Exercise brief: Reproduce in full and word for word the court ruling on the motion in limine that appears below.

Provided passage:
-- Opening Marker --

United States District Court, N.D. Illinois
February 17, 2015
ANTHONY McFARLAND, Plaintiff,
TRICAM INDUSTRIES, INC., Defendant.
SUSAN E. COX, Magistrate Judge.
For the reasons provided, defendant Tricam Industries' Motion In Limine to Exclude Certain Testimony of Gary Hutter is denied .
Anthony McFarland (McFarland) alleges that, on January 12, 2012, while using a step-stool manufactured by Tricam Industries (Tricam), the step-stool became unhinged and fell flat, resulting in injury to his face and neck. McFarland subsequently filed suit against Tricam for product liability. Trial has been set for March 2 - 4, 2015.
Defendant Tricam initially filed eighteen motions in limine seeking to exclude certain portions of the testimony of Plaintiff McFarland's expert witness, Gary Hutter. During the pre-trial conference, District Judge Castillo ordered Tricam to condense these various motions into one motion in limine to exclude portions of expert testimony, commonly called a partial Daubert motion. Tricam has done so,  and that motion is fully denied for the reasons stated below.

-- Closing Marker --

Source material:
-- Opening Marker --

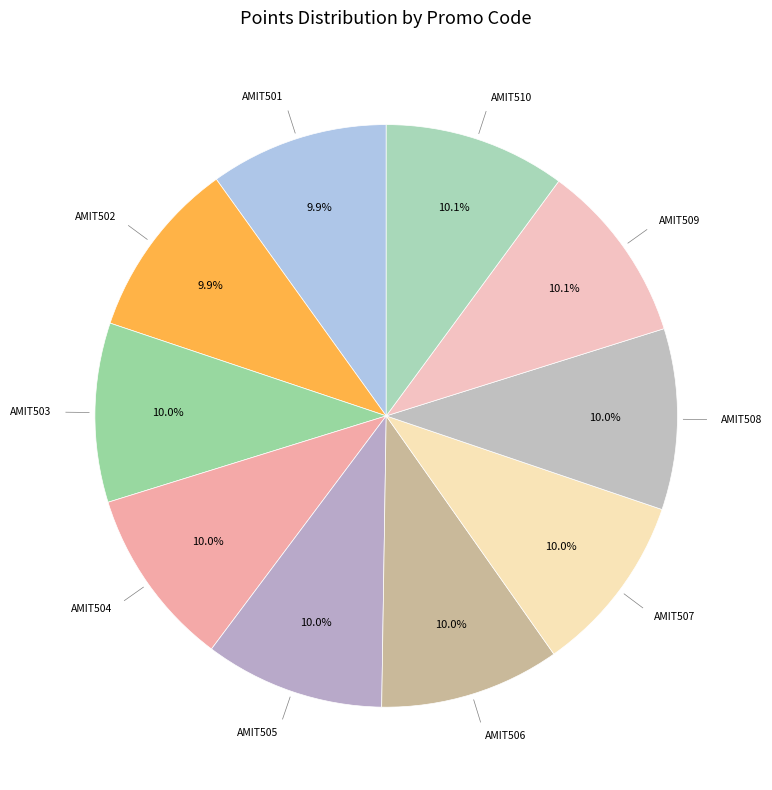

To the nearest percent, what portion does AMIT503 represent?

10%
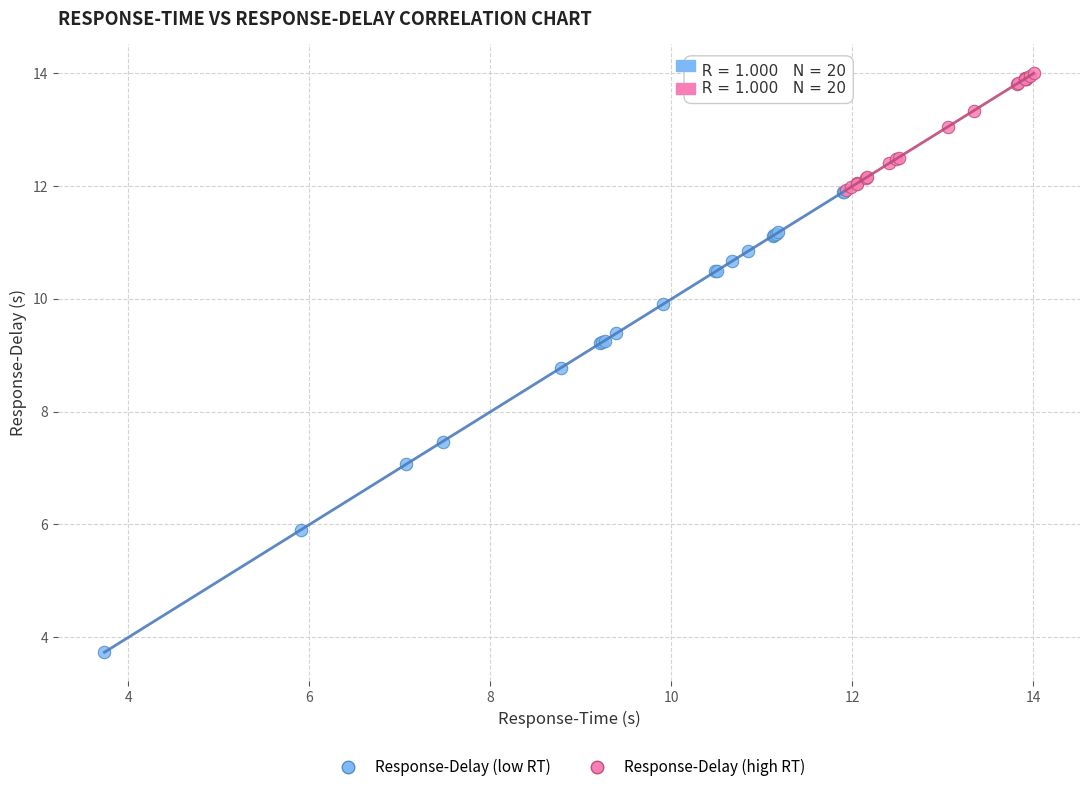

Which series reaches the minimum Y coordinate?

Response-Delay (low RT)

-- Closing Marker --

Written response:
United States District Court, N.D. Illinois
February 17, 2015
ANTHONY McFARLAND, Plaintiff,
TRICAM INDUSTRIES, INC., Defendant.
SUSAN E. COX, Magistrate Judge.
For the reasons provided, defendant Tricam Industries' Motion In Limine to Exclude Certain Testimony of Gary Hutter is denied .
Anthony McFarland (McFarland) alleges that, on January 12, 2012, while using a step-stool manufactured by Tricam Industries (Tricam), the step-stool became unhinged and fell flat, resulting in injury to his face and neck. McFarland subsequently filed suit against Tricam for product liability. Trial has been set for March 2 - 4, 2015.
Defendant Tricam initially filed eighteen motions in limine seeking to exclude certain portions of the testimony of Plaintiff McFarland's expert witness, Gary Hutter. During the pre-trial conference, District Judge Castillo ordered Tricam to condense these various motions into one motion in limine to exclude portions of expert testimony, commonly called a partial Daubert motion. Tricam has done so,  and that motion is fully denied for the reasons stated below.